I understand things are a changing. The household helps who had worked with me years ago now shun us collectively. My yoga teacher now attends the shakha’s women’s wing on Sundays. Neighbors are not so open in their conversations now, or keep suitably muted. The only thing that excites them to start a conversation is to bring up Taliban being cruel to women, an indirect way to confront Islam. I hear you, but the comparison is wrong, My straightforward answers are received with sniggering smiles.
My day begins with beautiful Preeti’s Good Morning text on the phone, a friend whom I met briefly at Agra. I step outside my home with a salutation for the thin Brahmin lady, busy sweeping her courtyard. We have celebrated and mourned together. Almost 99 percent of our Eid guests are non-Muslims. Their presence on each of our two Eids makes it memorable.

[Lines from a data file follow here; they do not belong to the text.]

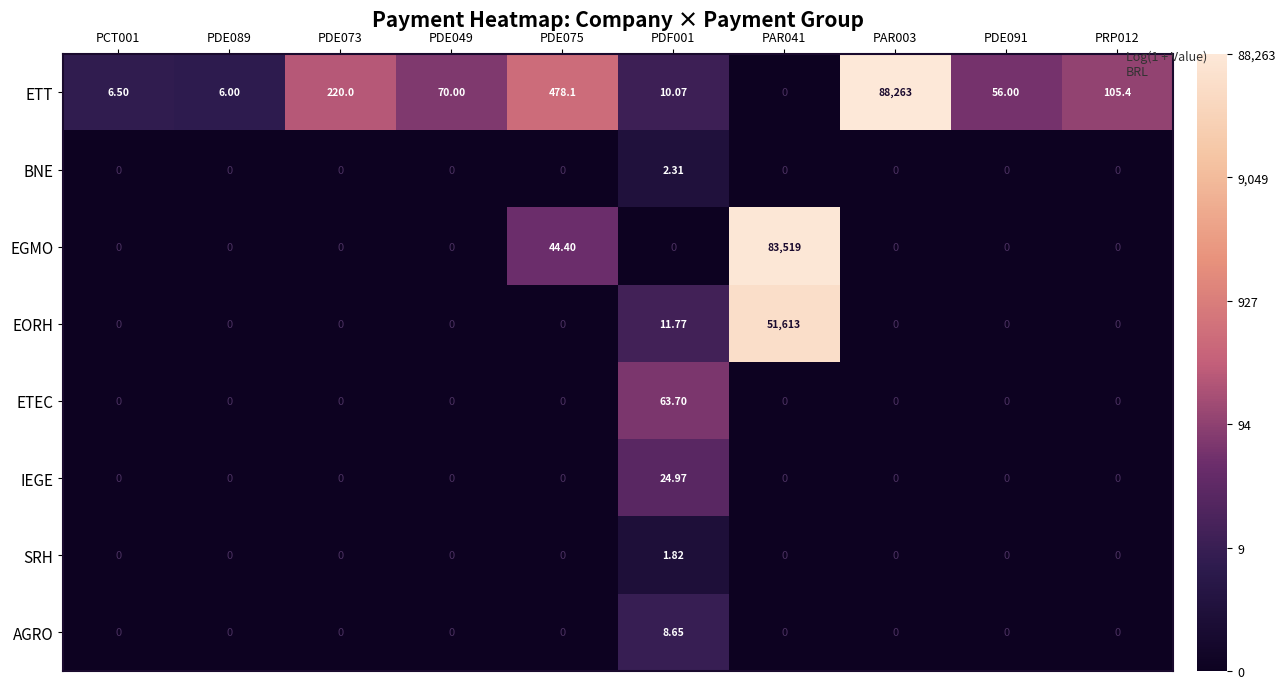

Rank the series by their maximum value, from highest to lowest.

ETT, EGMO, EORH, ETEC, IEGE, AGRO, BNE, SRH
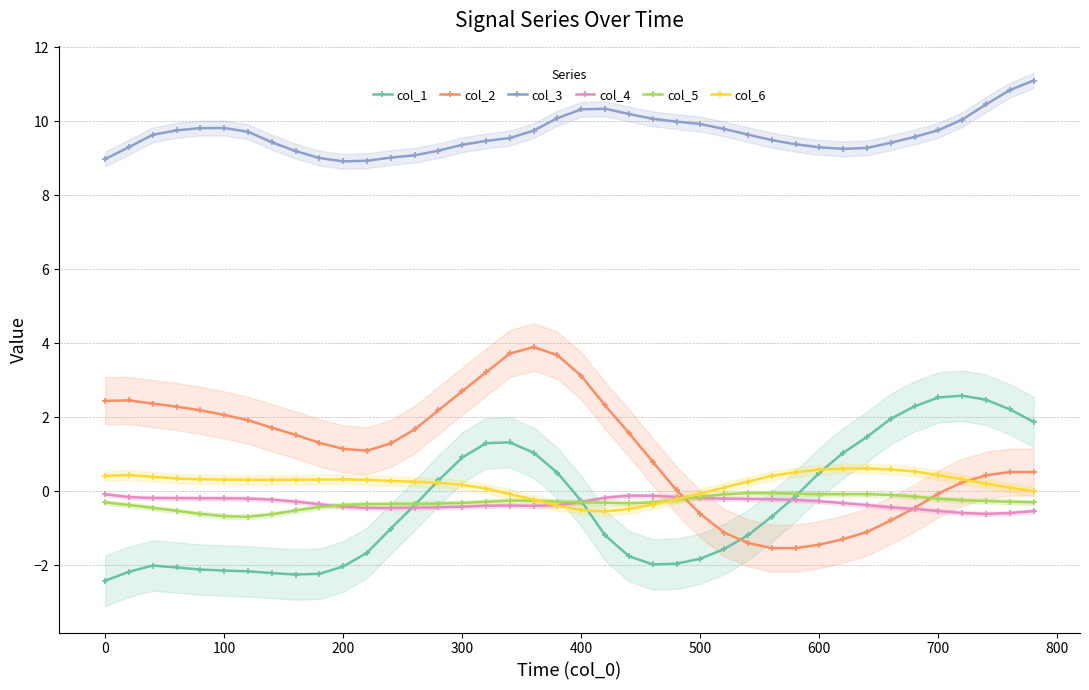

True or false: col_4 and col_3 intersect in this chart.

False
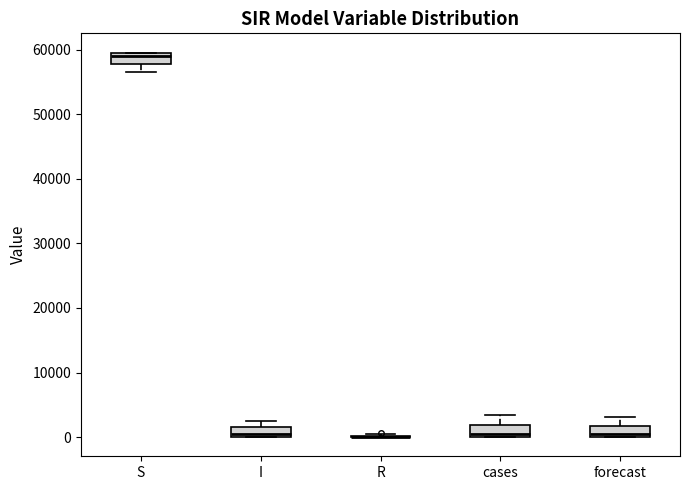

Where does the lower whisker of the box for S end on the y-axis? The values are not printed on the chart, so give them approximately, as read against the axis.

57000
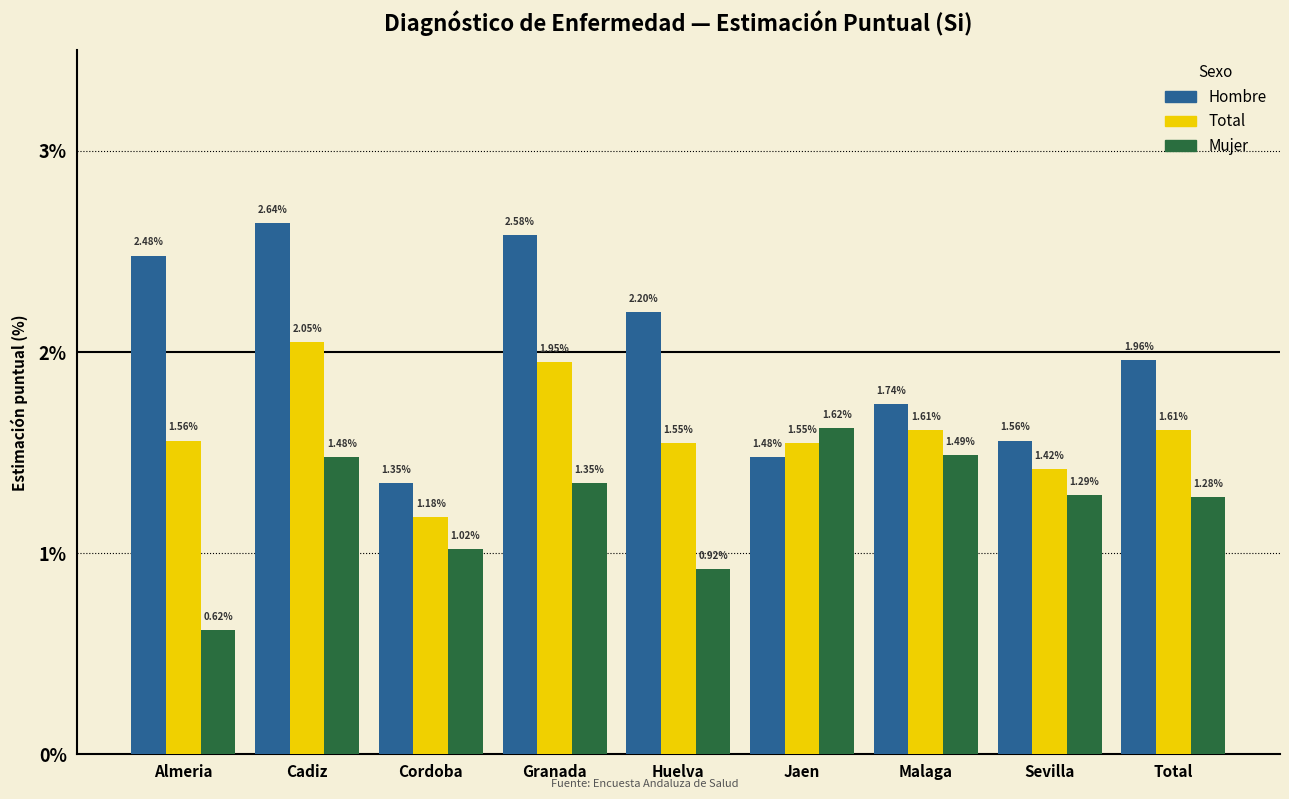

What is the sum of the Hombre values at Almeria and Sevilla?

4.0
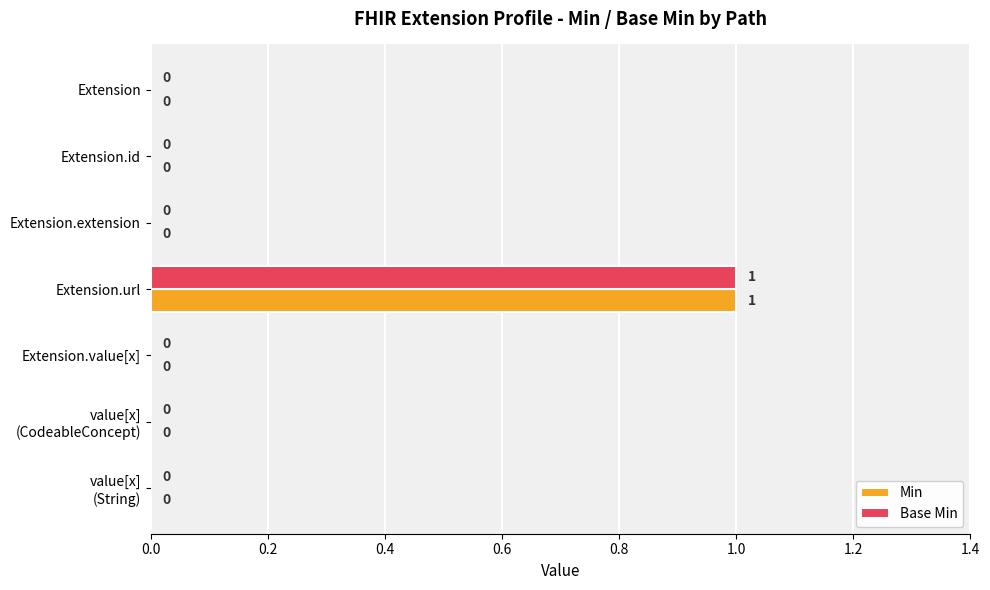

The value of Base Min at Extension.extension is 0. True or false?

True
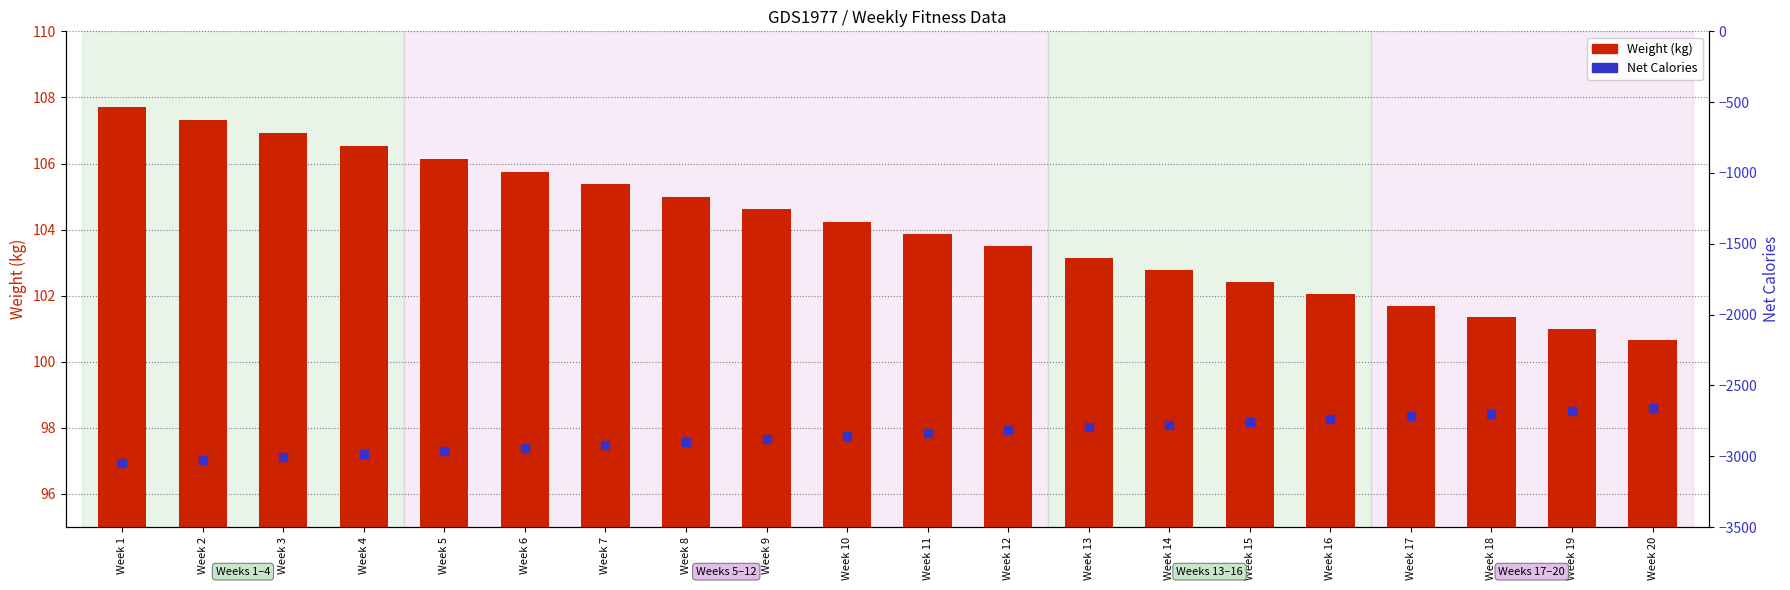

Which series has the largest total across all categories?

Weight (kg)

My student Vicky, from the MA class, at the farewell, pledged never to think on communal lines, clearing his doubts about Muslims. It was a happy day for me to hear his words. Our trainer-teacher from Pune, Sachin, kept his first fast this year, just to show solidarity with his Muslim students.
Things are either static or have changed; nobody is sure. Elections are won or lost. But to save the soul of India, we need that wonderful prism reflecting the real, myriad hues of Beautiful Bharatvarsh, be brought back to the table.